To be white is to be steeped in denial, another common psychological defense mechanism and a major characteristic of white supremacy culture. Denial about our past (enslavement of Africans, genocide of native Americans), and therefore denial about our present (what the current social order says about people from different groups). All people have problems, even white people. And all people’s problems are real, even white people’s. And all people believe that their problems are important and deserve attention. But to be white is to be in denial about the fact that there are a whole host of problems that we will never have. Denial about white privilege comes from the inability to accept just how much more difficult life would be if we didn’t have everything that we have. And that is very human. No one wants to think about how lucky they are to have what they have, because that will force them to think about how much harder life could be, and that’s scary.
One of the things we white people have is a history without enslavement, and the accumulated generational wealth and opportunities that were only made possible because of the exploitation of Black bodies. And we definitely don’t like thinking about how lucky we are to have the history we have, because the history is past. If my ancestors participated in a racist economy for their own benefit, but due to their own financial choices I grew up with less wealth than I’d like anyway, I’m much less likely to want to acknowledge that legacy.
My brother and other white environmentalists and 2016 Bernie supporters are right to be concerned about climate denial. To be a functioning member of civilization in the 21st century, we must not think about how lucky we are to have a functioning ozone layer, how nice it is when fires, droughts, hurricanes, and floods aren’t a daily occurrence, or how much of our abundance of wealth and opportunities depends on the exploitation of fossil fuels. And in order to not think about those things, we have to be in denial about the fact that life could be much, much harder—either because we would have to find another way to do the work that we currently depend on fossil fuels for, or because we may one day have to live on a planet much less hospitable to our needs due to climate change. Many white people hate “identity politics,” not realizing that white people invented identity politics by inventing race. By inventing whiteness in order to justify anti-Blackness. Research shows that white people are more likely to be in denial about climate change than people of color. White identity is rooted in denial.
Ending white supremacy is essential to combating climate change because the root of our nation’s pathological state of denial is found in the origins of white supremacy. White climate and environmental activists for too long have said that the environment is a more pressing concern, which might be true if it were possible to address it without first addressing white supremacy, but it is not. Fixing the climate crisis without first addressing racism is like trying to stage a mutiny on a slave ship without first freeing the slaves. It makes no sense, it’s delusional, and it comes from a mindset of unexamined denial and white supremacy thinking.

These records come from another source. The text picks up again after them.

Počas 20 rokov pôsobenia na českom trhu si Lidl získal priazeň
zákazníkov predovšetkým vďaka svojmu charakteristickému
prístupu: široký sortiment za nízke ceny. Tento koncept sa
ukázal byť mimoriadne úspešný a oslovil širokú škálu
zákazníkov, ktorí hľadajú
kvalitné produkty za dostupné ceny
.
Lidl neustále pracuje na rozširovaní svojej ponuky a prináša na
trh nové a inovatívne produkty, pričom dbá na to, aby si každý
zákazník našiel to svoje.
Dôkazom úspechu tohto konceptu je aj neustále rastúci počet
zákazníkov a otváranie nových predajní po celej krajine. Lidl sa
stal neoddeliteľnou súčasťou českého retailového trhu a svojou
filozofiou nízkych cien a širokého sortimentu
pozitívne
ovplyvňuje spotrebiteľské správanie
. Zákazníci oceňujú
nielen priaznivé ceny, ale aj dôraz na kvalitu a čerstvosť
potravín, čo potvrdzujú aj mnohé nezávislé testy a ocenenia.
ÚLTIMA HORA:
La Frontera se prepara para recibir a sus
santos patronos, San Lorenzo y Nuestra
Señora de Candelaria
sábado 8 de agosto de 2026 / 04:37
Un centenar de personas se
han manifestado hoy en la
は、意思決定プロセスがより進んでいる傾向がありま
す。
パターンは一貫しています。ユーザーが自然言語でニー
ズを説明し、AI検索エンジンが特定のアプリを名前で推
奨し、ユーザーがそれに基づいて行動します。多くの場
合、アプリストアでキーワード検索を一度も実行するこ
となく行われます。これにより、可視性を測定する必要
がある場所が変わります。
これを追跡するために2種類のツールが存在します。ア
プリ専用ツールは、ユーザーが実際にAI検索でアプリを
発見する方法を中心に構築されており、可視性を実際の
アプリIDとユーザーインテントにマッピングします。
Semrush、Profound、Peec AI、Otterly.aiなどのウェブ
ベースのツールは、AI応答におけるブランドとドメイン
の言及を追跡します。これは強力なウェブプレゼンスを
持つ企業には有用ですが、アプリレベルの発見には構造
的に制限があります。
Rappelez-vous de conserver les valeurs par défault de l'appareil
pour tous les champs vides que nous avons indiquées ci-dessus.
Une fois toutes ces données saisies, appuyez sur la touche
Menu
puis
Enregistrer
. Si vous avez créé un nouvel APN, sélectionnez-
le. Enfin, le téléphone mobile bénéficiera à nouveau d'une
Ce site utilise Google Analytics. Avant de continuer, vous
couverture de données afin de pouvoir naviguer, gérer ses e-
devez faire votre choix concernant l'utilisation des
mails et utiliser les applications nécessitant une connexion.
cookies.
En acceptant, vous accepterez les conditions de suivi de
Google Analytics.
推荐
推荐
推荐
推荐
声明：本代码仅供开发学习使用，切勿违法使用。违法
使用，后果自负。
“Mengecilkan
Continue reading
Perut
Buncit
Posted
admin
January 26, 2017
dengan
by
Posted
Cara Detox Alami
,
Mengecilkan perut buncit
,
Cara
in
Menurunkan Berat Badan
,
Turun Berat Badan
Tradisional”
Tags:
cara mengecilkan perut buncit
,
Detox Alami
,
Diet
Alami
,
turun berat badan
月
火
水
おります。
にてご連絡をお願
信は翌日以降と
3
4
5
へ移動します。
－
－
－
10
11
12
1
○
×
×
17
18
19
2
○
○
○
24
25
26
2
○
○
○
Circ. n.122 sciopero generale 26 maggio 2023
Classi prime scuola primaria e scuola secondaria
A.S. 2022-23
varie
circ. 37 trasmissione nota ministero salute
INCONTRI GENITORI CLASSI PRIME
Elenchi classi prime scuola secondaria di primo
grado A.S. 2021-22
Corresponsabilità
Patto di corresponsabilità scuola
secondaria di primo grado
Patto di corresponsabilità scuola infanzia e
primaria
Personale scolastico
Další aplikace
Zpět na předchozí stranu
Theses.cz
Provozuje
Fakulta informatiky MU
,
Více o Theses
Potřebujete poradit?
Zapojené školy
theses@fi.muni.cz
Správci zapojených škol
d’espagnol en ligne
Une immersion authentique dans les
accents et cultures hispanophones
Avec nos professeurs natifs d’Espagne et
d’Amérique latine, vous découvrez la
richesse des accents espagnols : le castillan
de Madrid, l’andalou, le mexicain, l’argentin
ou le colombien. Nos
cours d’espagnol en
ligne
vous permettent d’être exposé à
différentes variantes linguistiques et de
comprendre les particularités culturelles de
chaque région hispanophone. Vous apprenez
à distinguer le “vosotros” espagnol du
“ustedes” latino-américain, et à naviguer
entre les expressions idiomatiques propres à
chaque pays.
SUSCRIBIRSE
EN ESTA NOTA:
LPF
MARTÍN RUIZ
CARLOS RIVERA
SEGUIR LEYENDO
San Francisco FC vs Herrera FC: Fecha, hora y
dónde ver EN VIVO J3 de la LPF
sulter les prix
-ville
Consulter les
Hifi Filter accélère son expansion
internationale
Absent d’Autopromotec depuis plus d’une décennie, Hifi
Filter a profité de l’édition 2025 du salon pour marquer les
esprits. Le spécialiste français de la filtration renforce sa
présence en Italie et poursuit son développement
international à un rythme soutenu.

If you believe, as I believe, that the climate crisis must be fixed, you probably also shake your head at the generations of Americans who have passed the buck since the threat of climate change was first discovered in the 1950s. Well, consider this: there were Europeans in the Americas who knew that slavery and white supremacy were wrong as early as the 1500s. If you are a white environmentalist and you truly want humanity to learn from the mistakes of our ancestors, lead by example. Follow BIPOC environmentalists and get involved in antiracist activism. Two mantras that I live by are “the way you do one thing is the way you do everything” and “you can’t change one thing without changing everything.” Our carbon-based economy is part of a racist system. The green utopia we dream of must be an antiracist one.
How does your identity shape your perception of the world? As change makers, we must be aware of our conditioning in order to step outside of exploitative systems and eradicate them. And as people, our quality of life will also be improved the more we understand our inner worlds. The truth may hurt, but in the end, the truth can only set us free.